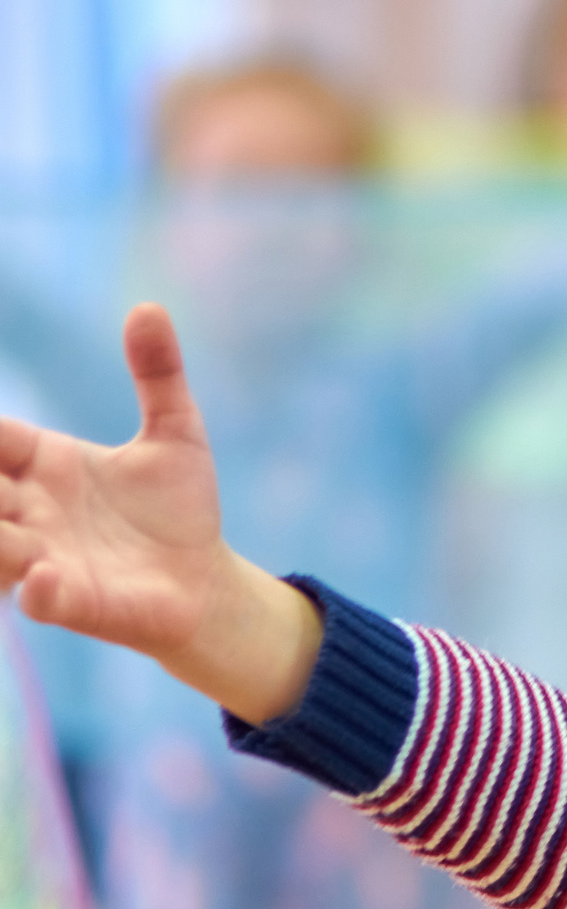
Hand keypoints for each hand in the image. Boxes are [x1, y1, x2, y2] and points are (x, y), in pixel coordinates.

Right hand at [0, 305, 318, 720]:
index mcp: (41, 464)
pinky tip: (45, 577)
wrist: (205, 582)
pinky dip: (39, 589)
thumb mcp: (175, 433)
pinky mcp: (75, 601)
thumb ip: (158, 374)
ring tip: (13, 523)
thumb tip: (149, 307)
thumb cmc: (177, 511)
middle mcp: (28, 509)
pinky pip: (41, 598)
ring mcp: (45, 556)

* * *

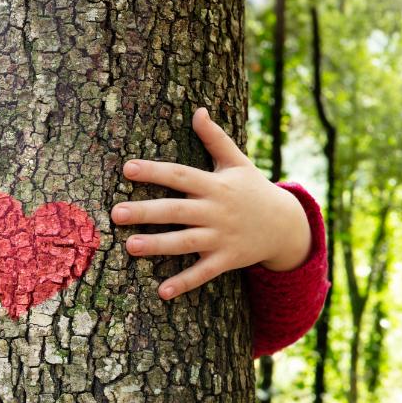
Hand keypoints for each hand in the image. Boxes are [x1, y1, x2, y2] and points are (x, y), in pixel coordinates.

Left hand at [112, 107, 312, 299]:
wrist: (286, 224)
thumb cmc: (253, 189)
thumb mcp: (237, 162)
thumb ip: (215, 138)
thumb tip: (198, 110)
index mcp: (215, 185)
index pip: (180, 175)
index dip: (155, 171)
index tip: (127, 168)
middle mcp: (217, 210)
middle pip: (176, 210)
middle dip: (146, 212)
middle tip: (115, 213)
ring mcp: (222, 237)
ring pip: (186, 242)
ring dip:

---

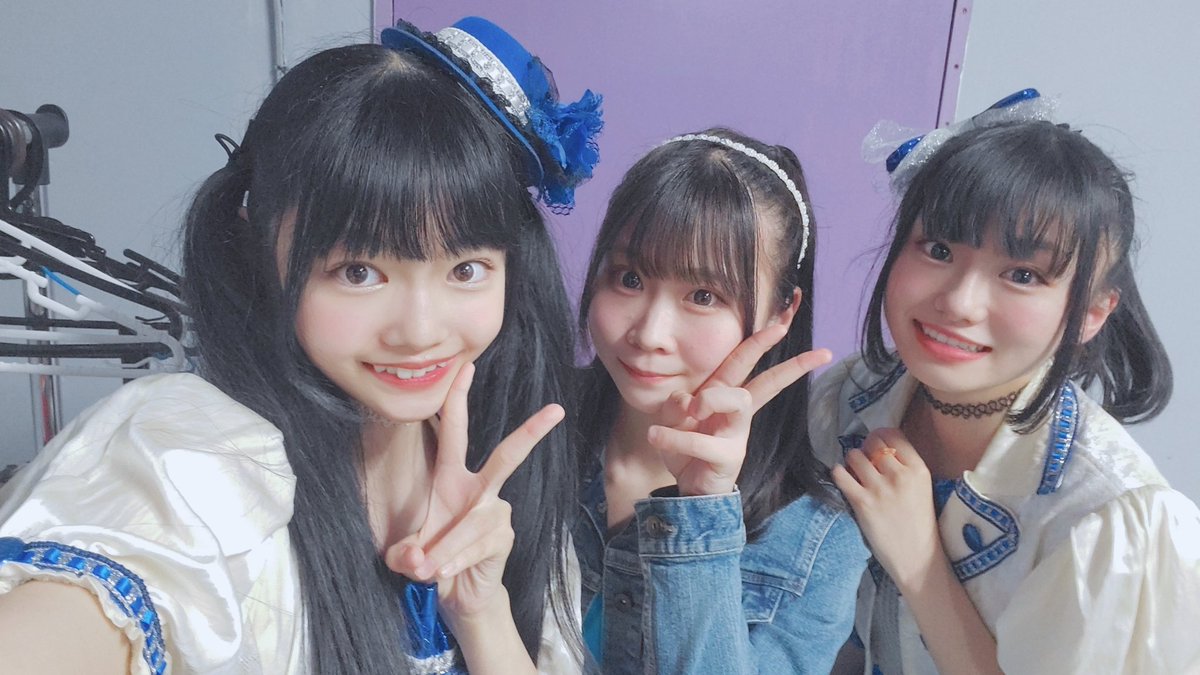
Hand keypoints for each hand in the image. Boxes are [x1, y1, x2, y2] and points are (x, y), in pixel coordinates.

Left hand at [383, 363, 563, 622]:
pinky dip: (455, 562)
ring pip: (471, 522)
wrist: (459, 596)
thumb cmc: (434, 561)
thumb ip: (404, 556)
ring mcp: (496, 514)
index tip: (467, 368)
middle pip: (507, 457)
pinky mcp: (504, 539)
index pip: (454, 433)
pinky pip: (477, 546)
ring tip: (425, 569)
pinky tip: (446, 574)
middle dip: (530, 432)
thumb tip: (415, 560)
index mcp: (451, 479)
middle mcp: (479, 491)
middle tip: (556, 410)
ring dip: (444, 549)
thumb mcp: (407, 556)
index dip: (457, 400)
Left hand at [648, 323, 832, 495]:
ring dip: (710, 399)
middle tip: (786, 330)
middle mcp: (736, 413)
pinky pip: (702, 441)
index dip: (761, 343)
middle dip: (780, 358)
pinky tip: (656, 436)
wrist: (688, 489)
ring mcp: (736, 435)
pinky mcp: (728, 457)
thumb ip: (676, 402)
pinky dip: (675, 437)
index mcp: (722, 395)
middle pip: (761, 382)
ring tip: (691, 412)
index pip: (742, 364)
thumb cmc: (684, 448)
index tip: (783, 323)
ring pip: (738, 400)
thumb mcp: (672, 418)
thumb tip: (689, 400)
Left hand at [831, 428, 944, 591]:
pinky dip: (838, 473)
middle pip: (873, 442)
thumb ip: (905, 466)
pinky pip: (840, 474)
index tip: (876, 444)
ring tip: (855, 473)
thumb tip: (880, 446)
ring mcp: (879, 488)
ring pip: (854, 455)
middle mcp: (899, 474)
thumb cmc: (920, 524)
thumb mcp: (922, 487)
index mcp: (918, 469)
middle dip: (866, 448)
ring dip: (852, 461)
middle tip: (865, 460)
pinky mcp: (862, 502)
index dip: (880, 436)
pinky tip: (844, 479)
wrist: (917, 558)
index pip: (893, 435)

**Prompt**.
Looking at the data above, write out exactly the lines that start at the one containing "middle pip: (873, 442)" and end at the one containing "index pip: (893, 435)"; include both and nothing beyond.

**Exercise solution**.
middle pip: (873, 442)
thumb ip: (905, 466)
pinky pip: (840, 474)
index tip: (876, 444)
ring tip: (855, 473)
thumb tip: (880, 446)
ring mcp: (879, 488)
ring pip: (854, 455)
middle mcp: (899, 474)
thumb cmc: (920, 524)
thumb mcp: (922, 487)
index mcp: (918, 469)
middle dip: (866, 448)
ring dip: (852, 461)
middle tip: (865, 460)
pinky mcp: (862, 502)
index dip: (880, 436)
pinky tip: (844, 479)
wrist: (917, 558)
index pip: (893, 435)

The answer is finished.